Russian authorities have charged three managers with violating environmental regulations that caused the diesel spill outside Norilsk.

Russian authorities have charged three managers with violating environmental regulations that caused the diesel spill outside Norilsk. Photo: AP/Vasiliy Ryabinin

Russian authorities have detained three top managers of an Arctic power plant that leaked almost 20,000 tonnes of diesel fuel into the ecologically fragile region.

Plant director Pavel Smirnov, chief engineer Alexei Stepanov and his deputy Yuri Kuznetsov were detained on suspicion of violating environmental regulations, the spokeswoman of Russia’s Investigative Committee, Svetlana Petrenko, said on Wednesday.
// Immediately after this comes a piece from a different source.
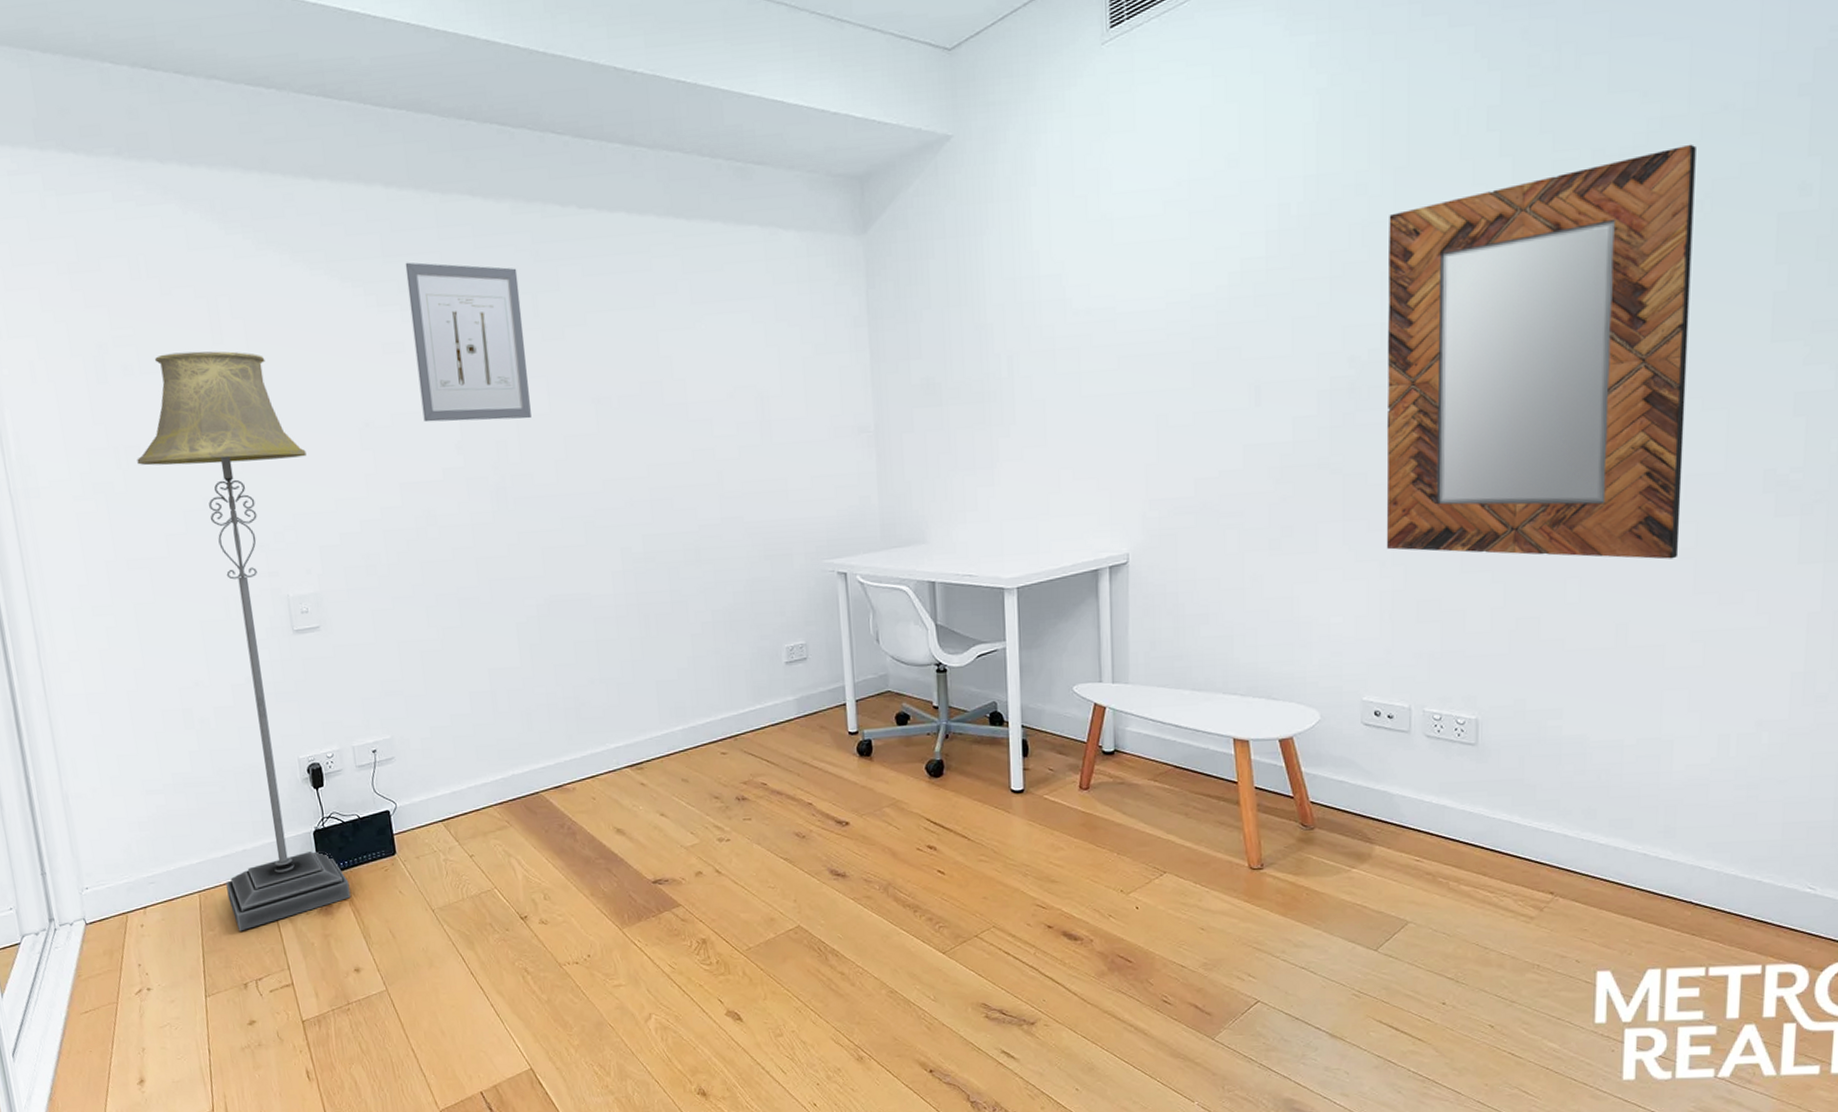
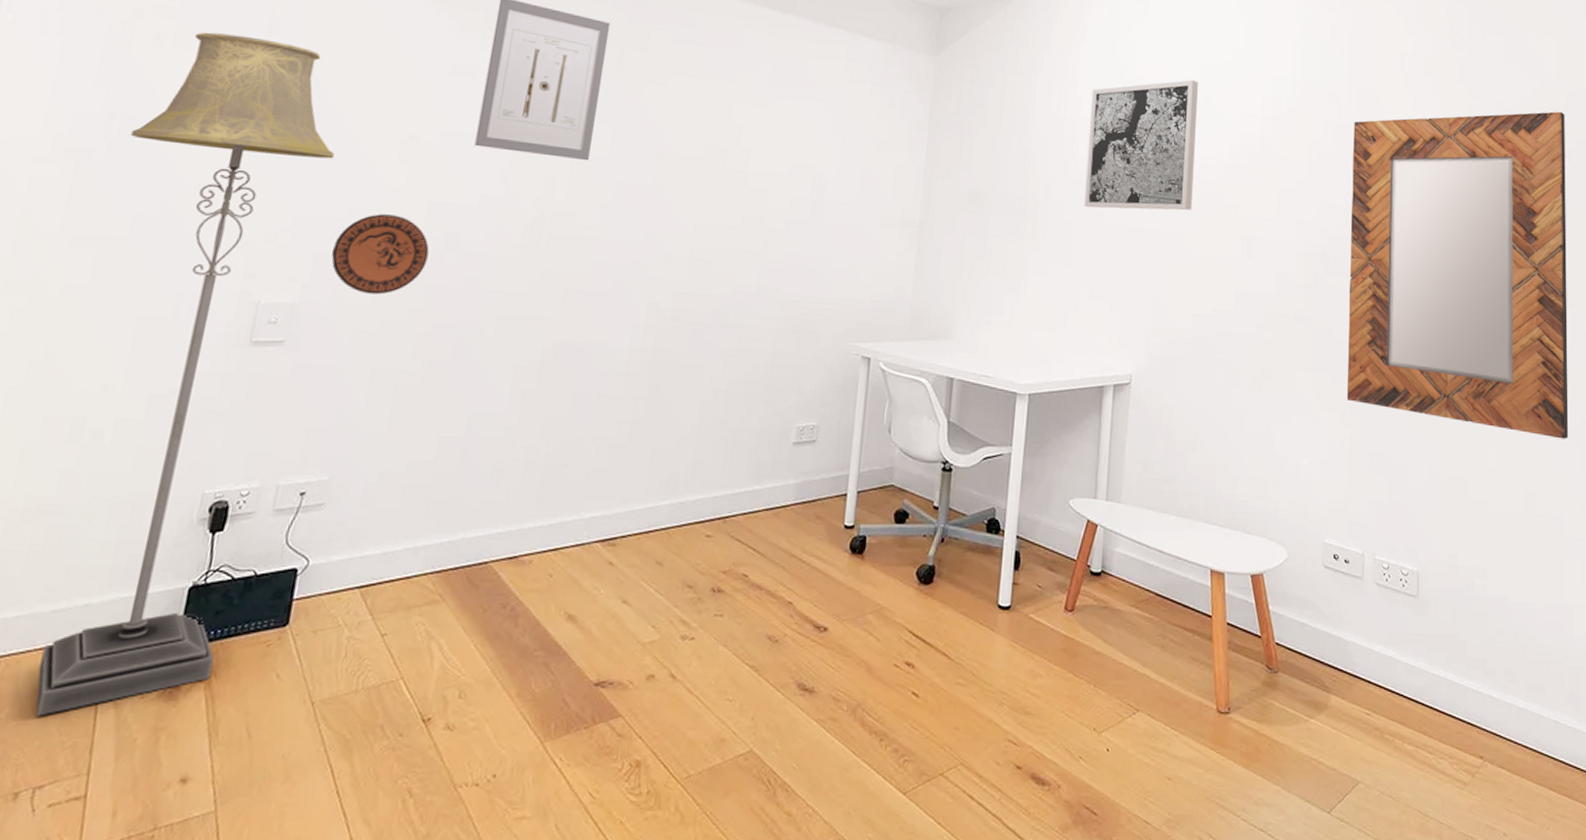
decorative plate: none [332,500,415,576] -> present [331,214,430,295]
wall art: none [1050,202,1184,379] -> present [1084,80,1198,211]

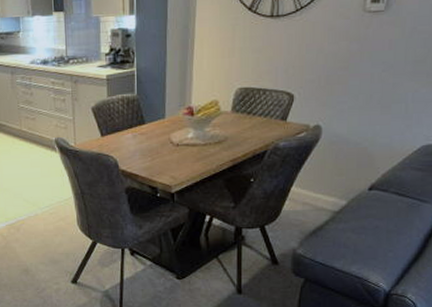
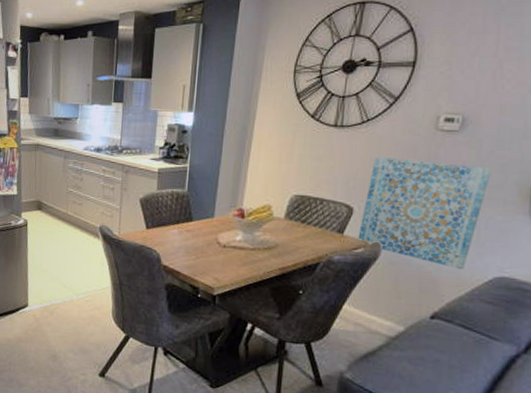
wall art: none [300,42,415,142] -> present [358,157,492,270]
Together with Vyacheslav Starostin, another manager at the plant arrested and charged earlier this month, they may face up to five years in prison.

The leak occurred when a storage tank collapsed on May 29.

https://twitter.com/greenpeaceru/status/1268498480848351233

A fuel tank at a power station in the city of Norilsk lost pressure in late May and leaked 21,000 tonnes of diesel into rivers and subsoil, an incident Greenpeace compared to the 1989 Exxon Valdez oil spill.

Authorities are trying to clean up and contain the fuel, which has reached Lake Pyasino, about 20 kilometres north of Norilsk.

“The fuel has got into Lake Pyasino,” Alexander Uss, governor of the Krasnoyarsk region, told state TV on Tuesday.

“Now it’s important to prevent it from getting into the Pyasina River, which flows north. That should be possible.”

Lake Pyasino, about 70 kilometres long, feeds into the Pyasina River, which flows into the Kara Sea in the Arctic Ocean.

Much of the spilled fuel fouled waterways in the Norilsk area and there is concern it could affect wildlife or make its way into the Arctic Ocean.

Some of it has seeped into a lake, connected by a river to the Kara Sea, part of the Arctic Ocean, but local authorities hope to contain it there.

Russian President Vladimir Putin labelled the incident a national emergency last week.

The power plant is operated by a division of Norilsk Nickel, whose giant plants in the area have made Norilsk, 2900 kilometres north-east of Moscow, one of the most heavily polluted cities in the world.